Андрей Юрьев. ОДНА

— Дед, ты допил или нет? — Юрка от нетерпения притопнул, заглядывая под полуразобранный «Запорожец», в ремонтную яму, где Иван Георгиевич, весь в масле и какой-то чёрной смазке, подбулькивал в кружку.
— Торопись не спеша,— глотки, смачный кряк, охохони, и белая с длинным горлышком бутыль всунута в авоську к жёлтым, коричневым и зелёным.— Бабка, что ль, торопит?
Юра поёжился. Пять минут назад баба Настя, словно заговорщица, пригнула голову и полушёпотом: «Иди в гараж, глянь: дед пьёт опять?» Куда деваться от этих вопросов? Деда выдавать? «Я хозяйка в доме! Должна всё знать, что происходит!
Иди-ко погляди за этим балбесом!» У Юрки даже зубы заныли, так крепко сцепил. Выхватив из-под крыльца сетку с запасом стеклотары, виновато повесил голову и потащился…

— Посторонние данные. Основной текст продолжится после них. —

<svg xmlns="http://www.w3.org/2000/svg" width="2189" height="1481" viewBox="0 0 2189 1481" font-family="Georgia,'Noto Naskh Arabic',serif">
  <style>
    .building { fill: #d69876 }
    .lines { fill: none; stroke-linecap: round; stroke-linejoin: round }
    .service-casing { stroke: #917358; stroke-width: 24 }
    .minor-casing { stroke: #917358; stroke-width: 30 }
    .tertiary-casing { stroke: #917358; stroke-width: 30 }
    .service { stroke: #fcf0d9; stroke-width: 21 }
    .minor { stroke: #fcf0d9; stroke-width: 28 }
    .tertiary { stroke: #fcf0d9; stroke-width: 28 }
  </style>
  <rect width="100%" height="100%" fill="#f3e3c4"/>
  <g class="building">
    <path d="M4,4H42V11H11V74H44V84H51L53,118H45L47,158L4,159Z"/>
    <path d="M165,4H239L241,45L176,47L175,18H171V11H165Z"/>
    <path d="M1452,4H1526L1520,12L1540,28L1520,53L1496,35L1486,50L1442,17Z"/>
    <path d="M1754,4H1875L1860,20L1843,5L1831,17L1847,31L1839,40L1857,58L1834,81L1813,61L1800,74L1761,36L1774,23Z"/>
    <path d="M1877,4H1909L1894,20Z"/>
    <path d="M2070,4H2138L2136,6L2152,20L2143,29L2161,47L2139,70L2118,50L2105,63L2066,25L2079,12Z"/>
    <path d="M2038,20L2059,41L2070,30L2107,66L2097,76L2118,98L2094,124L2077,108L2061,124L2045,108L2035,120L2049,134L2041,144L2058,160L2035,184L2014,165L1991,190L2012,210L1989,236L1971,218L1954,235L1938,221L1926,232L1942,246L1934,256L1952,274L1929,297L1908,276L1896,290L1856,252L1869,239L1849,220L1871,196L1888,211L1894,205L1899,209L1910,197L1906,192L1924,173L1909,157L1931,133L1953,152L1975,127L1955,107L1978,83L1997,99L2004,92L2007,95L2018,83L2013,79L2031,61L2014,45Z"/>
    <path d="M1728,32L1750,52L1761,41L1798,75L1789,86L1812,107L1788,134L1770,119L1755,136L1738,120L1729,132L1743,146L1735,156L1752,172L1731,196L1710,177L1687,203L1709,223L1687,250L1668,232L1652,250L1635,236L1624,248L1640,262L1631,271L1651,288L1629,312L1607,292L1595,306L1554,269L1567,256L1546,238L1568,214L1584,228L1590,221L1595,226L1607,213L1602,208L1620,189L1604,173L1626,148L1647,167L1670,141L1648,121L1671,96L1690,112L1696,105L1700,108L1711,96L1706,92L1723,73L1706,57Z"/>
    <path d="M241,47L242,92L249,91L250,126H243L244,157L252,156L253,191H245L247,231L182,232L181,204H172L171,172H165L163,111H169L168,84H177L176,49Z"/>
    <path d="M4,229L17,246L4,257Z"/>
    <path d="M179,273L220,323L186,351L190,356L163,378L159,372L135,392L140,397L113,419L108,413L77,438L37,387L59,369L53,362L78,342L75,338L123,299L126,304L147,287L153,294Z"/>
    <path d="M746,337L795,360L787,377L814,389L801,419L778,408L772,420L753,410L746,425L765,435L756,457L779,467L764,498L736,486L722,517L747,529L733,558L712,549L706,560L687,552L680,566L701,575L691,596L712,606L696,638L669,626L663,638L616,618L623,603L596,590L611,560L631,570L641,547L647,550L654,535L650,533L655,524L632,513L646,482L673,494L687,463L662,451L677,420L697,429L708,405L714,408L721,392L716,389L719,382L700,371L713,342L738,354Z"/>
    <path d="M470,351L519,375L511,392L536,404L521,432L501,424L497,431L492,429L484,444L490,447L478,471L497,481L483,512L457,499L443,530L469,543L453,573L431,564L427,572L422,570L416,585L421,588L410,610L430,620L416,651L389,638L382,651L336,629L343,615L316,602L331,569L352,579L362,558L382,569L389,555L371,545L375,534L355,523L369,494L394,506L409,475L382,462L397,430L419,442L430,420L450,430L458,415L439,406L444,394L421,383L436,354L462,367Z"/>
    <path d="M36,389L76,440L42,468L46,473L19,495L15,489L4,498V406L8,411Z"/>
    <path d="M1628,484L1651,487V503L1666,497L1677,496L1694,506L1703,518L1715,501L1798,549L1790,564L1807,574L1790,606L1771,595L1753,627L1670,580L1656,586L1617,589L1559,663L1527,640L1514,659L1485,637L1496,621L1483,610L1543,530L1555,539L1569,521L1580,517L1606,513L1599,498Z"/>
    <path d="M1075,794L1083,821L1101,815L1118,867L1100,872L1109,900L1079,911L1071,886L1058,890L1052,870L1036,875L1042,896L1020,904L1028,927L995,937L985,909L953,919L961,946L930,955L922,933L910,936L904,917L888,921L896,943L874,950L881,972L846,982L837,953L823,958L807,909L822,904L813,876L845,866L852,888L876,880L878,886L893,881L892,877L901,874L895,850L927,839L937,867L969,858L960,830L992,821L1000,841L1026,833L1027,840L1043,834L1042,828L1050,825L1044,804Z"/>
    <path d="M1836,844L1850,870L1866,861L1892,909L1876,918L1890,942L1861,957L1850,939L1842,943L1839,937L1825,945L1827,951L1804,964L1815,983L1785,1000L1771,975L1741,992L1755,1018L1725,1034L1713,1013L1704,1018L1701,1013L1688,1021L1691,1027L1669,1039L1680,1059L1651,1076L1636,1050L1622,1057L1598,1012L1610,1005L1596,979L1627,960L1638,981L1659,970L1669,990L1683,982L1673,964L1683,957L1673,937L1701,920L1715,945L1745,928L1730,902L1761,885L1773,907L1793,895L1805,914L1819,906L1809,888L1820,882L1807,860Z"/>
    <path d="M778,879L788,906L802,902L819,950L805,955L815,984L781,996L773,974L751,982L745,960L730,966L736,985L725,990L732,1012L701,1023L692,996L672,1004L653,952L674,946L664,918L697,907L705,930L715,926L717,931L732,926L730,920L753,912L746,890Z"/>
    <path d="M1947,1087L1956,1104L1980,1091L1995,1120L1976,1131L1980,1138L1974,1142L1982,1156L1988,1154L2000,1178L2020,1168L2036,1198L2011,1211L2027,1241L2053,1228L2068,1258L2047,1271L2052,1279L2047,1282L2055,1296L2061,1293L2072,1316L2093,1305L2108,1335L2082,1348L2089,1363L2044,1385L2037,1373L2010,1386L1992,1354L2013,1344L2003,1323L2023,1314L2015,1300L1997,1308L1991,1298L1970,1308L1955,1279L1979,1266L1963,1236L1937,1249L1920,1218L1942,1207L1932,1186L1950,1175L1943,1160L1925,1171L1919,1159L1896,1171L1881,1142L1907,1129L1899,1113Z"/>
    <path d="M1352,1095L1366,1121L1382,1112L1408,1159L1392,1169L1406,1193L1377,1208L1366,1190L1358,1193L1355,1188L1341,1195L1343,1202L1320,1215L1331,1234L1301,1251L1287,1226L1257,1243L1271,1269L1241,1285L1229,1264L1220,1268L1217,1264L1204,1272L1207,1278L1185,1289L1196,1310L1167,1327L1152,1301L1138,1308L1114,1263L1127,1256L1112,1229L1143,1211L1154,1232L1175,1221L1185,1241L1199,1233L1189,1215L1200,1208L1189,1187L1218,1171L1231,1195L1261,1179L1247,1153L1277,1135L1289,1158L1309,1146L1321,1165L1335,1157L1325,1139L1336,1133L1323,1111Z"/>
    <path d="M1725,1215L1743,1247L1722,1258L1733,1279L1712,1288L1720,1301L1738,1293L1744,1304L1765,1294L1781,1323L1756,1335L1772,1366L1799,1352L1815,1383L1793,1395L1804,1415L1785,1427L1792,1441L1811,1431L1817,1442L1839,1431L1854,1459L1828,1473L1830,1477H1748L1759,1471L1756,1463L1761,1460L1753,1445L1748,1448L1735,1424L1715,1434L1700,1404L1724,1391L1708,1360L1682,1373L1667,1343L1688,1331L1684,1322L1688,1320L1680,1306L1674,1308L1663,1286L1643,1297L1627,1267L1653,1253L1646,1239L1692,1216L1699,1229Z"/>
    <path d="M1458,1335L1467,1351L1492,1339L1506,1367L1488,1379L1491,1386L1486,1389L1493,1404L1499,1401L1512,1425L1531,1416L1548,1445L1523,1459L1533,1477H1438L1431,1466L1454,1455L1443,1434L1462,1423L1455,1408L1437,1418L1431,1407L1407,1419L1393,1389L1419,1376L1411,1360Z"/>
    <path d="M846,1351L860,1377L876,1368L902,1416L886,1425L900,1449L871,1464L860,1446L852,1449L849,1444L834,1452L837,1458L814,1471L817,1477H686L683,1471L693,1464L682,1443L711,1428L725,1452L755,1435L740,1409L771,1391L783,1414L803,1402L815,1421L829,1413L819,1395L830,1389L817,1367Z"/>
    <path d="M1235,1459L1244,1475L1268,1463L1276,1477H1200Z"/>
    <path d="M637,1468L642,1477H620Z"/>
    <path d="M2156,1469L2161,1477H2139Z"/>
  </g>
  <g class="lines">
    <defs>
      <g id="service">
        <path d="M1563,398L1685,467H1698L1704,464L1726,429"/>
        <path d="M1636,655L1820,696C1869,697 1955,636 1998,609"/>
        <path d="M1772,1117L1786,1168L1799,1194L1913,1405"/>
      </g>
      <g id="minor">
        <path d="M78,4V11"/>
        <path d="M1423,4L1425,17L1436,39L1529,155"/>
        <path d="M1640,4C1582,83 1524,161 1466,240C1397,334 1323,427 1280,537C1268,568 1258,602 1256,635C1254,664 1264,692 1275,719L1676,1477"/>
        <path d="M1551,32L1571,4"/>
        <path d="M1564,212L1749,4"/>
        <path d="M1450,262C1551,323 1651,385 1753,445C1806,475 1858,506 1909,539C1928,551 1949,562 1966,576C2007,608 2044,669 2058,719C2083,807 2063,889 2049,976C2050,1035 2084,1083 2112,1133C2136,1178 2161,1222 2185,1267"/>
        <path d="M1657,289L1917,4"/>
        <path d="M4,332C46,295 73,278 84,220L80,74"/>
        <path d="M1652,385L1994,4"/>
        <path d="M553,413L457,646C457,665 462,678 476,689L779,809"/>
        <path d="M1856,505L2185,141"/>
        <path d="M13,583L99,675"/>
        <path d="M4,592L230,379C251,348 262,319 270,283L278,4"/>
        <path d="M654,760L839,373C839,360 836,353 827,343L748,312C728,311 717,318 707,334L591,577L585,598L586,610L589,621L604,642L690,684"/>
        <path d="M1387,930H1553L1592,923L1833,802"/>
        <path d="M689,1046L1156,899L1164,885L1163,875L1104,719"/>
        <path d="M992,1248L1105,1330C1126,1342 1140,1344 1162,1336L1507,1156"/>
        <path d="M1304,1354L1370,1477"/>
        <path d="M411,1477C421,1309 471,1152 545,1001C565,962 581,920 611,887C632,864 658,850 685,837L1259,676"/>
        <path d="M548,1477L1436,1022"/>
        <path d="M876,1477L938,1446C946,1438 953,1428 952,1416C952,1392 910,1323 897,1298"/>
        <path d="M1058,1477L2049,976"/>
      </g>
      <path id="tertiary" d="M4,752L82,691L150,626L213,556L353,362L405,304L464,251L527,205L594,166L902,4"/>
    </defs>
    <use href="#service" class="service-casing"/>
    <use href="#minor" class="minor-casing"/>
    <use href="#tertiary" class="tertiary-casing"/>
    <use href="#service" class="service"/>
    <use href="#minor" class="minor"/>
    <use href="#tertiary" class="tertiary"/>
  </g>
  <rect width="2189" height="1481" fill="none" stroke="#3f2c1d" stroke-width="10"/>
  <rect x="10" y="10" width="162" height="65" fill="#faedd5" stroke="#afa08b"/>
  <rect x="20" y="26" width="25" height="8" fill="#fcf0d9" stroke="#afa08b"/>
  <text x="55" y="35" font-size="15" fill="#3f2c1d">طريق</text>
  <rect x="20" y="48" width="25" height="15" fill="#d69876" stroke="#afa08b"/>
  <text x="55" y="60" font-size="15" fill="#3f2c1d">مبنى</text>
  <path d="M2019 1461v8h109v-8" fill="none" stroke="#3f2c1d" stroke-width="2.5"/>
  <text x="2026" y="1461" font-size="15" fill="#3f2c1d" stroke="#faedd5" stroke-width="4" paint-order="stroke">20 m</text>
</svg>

А теперь буфетчица автовокзала дала за бутыли честную цену — завтра уже в них привезут «Буратино» и «Дюшес» местного разлива, хоть лимонад покупай, хоть томатный сок стаканами, а хоть бы… Хоть бы и в тир можно сгонять, посшибать с ленты скрипящего транспортёра кружки´ мишеней.
— Я к Даниловым! — прокричал малой, выводя велосипед через дверцу ворот и прилаживая крюком засов.
А баб Таня и сманила на перрон станции, набрать на ужин горячих ещё курников…
С маслозавода привезли свежее мороженое.
Немного. Да и то расхватывали почти мгновенно.
Юра облизывал сливочную сласть, поглядывая на подходящий поезд. Вот уже с шипеньем и лязгом сработали тормоза. Пассажиры из Ори в Московию вывалили за сергиевским лимонадом, известным на всю железнодорожную линию, но — ох! ах!
Сегодня в цехе напитков поломка. Ну-у-у-у, по такой жаре без питья! Но что ж делать, обратно по плацкартам…
Юра замер, не донеся полусъеденную мороженку до рта: вон та вон женщина в яркой с цветами блузке ухватилась за поручень входа в тамбур свободными руками. Свободными. Но выходила-то она с запеленатым ребёнком.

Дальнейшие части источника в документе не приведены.